Effect of Drying in Electrode Processing for Energy Storage

Despite the wide range of ideal applications for LIBs, there is still room for improvement in their performance. The effects of varying the composition and chemistry of LIBs are well documented [1-2], however a critical aspect that is often overlooked is the processing steps during fabrication. Typical processing parameters such as film thickness or evaporation have a large impact on critical parameters such as porosity of the electrodes, and thus can affect the electrochemical performance. During the solvent evaporation stage, a non-uniform distribution of electrode constituents can develop in cases where the solvent evaporation rate exceeds that of the diffusion rate of the mobile electrode constituents [3]. An even distribution of carbon black and binder throughout the electrode is crucial to ensuring the minimization of internal cell resistance, and therefore the maximum performance for a given electrode composition.

● ● ● ●

EXERCISE PROMPT -
Summarize the passage on electrode drying in two sentences. The data is not needed for this.

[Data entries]
● ● ● ●

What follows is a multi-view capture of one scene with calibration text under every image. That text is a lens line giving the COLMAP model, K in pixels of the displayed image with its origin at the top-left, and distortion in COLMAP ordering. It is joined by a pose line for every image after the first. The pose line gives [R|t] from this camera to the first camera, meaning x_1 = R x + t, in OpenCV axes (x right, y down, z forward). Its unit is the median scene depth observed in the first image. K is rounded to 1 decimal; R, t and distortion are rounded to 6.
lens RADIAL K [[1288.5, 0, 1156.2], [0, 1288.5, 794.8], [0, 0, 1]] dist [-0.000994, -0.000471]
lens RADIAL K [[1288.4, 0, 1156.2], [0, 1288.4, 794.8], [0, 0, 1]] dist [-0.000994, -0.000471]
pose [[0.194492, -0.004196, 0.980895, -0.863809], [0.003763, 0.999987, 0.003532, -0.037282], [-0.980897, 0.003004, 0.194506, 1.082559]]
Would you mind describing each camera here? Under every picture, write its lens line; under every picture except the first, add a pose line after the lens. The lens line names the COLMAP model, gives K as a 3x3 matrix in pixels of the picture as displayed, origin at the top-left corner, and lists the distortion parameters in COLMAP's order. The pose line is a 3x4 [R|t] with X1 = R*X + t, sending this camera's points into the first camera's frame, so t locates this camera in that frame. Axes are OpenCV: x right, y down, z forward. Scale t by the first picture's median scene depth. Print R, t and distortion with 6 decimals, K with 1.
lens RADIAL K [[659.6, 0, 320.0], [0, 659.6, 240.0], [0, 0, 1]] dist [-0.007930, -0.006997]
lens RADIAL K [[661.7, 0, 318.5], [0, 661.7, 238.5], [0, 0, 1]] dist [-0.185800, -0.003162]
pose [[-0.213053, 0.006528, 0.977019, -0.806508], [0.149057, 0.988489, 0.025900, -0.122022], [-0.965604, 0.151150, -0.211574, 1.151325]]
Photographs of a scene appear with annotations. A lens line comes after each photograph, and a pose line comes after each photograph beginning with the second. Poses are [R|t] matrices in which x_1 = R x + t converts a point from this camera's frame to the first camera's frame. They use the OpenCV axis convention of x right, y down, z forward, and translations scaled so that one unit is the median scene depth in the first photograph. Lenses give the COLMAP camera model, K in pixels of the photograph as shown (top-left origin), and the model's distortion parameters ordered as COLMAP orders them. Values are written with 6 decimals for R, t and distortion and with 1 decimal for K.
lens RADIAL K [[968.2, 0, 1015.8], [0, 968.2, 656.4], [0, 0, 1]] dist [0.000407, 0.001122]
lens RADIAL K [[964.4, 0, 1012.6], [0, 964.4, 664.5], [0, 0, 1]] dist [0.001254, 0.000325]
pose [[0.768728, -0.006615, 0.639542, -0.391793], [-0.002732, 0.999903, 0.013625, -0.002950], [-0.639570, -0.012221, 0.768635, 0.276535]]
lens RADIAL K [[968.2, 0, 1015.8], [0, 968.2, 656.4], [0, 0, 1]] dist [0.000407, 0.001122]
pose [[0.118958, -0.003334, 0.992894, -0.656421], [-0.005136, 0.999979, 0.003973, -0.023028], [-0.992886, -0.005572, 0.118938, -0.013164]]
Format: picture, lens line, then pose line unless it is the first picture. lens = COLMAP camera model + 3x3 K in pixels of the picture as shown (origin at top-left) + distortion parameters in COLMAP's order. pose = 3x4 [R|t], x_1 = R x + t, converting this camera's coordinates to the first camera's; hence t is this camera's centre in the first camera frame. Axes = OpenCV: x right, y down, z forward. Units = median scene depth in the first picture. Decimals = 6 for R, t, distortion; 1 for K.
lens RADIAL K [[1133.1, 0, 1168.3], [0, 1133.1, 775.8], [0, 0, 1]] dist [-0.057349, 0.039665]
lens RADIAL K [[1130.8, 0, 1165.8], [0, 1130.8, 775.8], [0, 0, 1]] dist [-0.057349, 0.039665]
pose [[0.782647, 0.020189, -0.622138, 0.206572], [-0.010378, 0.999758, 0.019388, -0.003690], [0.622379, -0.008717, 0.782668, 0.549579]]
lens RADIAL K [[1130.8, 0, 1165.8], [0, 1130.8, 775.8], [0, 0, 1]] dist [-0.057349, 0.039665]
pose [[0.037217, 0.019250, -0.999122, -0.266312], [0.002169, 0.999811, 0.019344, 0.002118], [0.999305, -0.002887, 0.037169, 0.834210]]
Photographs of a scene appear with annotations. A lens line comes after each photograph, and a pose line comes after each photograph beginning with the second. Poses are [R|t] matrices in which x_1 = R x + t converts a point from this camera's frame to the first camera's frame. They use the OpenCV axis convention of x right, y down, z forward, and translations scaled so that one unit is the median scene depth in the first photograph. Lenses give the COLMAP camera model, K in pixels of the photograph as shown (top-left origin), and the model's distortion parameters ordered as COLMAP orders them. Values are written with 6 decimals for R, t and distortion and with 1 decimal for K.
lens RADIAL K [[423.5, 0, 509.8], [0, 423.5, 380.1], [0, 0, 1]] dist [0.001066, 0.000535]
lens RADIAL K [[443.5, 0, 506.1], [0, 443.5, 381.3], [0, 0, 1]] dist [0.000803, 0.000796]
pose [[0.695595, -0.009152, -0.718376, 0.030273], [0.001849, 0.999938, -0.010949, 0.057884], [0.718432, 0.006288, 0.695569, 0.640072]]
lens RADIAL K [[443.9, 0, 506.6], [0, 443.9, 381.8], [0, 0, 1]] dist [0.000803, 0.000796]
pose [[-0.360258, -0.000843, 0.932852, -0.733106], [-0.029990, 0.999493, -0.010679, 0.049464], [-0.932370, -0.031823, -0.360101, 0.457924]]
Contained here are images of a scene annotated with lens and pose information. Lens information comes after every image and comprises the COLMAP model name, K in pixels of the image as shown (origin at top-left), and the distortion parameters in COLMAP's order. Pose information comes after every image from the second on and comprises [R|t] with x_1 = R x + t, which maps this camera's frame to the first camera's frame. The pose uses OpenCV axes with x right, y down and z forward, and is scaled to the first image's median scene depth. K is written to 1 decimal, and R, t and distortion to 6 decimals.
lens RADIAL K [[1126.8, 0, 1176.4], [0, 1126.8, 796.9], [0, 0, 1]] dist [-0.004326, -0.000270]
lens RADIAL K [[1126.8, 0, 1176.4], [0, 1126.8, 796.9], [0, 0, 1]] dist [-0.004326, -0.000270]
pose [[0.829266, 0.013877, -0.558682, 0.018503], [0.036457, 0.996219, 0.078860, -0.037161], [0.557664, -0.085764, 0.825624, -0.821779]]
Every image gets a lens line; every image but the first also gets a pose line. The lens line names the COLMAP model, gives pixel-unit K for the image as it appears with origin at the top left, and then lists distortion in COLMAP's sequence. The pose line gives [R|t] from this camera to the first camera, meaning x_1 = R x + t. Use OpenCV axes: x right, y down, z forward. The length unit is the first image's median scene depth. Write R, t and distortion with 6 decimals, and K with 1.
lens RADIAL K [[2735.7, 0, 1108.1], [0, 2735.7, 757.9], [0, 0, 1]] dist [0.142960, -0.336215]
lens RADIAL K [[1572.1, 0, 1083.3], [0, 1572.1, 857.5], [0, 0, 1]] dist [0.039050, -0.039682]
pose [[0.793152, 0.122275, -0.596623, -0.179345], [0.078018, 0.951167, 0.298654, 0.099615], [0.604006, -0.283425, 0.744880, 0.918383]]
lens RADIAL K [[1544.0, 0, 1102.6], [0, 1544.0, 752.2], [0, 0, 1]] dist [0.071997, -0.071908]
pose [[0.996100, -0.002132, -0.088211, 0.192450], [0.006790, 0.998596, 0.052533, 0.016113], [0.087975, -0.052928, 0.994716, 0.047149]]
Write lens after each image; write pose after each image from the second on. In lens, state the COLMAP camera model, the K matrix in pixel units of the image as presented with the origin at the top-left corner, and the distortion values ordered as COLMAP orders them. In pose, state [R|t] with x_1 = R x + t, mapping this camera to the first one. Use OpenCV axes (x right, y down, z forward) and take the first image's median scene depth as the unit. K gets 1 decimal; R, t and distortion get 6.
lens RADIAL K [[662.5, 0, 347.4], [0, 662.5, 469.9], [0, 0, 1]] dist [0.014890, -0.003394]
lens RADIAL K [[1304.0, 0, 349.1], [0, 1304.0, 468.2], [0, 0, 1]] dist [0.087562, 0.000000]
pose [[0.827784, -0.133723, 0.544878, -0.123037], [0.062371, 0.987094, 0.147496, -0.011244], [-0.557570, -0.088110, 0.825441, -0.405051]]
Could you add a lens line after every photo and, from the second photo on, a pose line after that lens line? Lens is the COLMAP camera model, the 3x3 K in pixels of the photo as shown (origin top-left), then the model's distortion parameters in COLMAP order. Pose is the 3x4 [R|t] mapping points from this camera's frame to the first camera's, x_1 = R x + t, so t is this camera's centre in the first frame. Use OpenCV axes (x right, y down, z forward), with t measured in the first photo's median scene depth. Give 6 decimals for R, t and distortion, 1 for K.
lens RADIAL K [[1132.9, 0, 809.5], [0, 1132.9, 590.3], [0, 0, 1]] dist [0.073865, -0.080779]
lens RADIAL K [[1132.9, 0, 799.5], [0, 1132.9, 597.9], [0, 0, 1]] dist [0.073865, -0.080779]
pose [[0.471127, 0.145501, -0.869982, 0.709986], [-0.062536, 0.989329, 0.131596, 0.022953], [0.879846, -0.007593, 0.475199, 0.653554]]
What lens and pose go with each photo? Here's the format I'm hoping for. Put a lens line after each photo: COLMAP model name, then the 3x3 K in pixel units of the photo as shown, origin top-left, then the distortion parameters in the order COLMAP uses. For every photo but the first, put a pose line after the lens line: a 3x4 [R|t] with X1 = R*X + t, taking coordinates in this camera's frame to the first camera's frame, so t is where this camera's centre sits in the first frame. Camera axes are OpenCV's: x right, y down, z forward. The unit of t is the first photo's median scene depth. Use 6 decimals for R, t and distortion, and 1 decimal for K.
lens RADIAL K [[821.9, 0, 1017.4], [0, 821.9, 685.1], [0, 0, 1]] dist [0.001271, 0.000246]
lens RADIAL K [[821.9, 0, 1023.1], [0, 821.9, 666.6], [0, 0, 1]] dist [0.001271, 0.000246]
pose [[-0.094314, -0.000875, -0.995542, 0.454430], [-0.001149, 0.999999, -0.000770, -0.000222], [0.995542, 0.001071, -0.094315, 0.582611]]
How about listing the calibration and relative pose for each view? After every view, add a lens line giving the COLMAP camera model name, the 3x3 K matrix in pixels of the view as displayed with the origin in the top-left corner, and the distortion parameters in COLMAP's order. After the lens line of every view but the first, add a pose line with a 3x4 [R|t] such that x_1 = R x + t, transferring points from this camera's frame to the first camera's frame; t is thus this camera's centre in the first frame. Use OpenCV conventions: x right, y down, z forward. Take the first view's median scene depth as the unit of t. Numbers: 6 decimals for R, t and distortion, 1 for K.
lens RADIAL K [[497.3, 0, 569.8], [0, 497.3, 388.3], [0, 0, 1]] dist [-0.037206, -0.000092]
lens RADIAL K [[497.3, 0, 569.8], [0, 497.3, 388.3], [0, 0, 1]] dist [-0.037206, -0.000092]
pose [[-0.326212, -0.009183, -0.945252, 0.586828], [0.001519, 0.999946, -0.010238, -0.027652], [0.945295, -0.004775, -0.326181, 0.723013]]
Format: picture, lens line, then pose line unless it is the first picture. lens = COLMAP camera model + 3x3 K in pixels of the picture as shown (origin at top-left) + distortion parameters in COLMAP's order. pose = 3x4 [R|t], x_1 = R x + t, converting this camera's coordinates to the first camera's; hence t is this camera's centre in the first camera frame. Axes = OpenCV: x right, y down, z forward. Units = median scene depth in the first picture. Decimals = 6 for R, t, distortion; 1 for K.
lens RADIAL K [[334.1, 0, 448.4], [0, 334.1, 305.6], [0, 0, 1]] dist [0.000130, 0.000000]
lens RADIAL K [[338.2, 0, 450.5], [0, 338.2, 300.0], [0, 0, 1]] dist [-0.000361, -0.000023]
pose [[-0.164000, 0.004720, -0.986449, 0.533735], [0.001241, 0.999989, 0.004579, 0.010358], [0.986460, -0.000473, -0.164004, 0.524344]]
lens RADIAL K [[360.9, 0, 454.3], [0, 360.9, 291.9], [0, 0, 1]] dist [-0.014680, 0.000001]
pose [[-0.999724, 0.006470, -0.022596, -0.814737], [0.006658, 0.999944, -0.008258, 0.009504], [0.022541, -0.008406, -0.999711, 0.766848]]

● ● ● ●

TASK ANSWER -
The effects of LIB composition and chemistry are well documented, but processing steps during fabrication, such as film thickness and evaporation, are often overlooked even though they strongly affect electrode porosity and electrochemical performance. When solvent evaporates faster than the mobile electrode constituents diffuse, those constituents can become unevenly distributed, yet an even spread of carbon black and binder is crucial for minimizing internal resistance and maximizing performance.